● **Information provided**
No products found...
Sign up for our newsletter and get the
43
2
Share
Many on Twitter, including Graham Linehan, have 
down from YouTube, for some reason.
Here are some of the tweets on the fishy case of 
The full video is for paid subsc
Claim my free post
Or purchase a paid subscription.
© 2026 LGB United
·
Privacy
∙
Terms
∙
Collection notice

● **Directions for this task**
Would you show each line of the material above that contains the string "paid"?

● **Exercise solution**
The full video is for paid subsc
Or purchase a paid subscription.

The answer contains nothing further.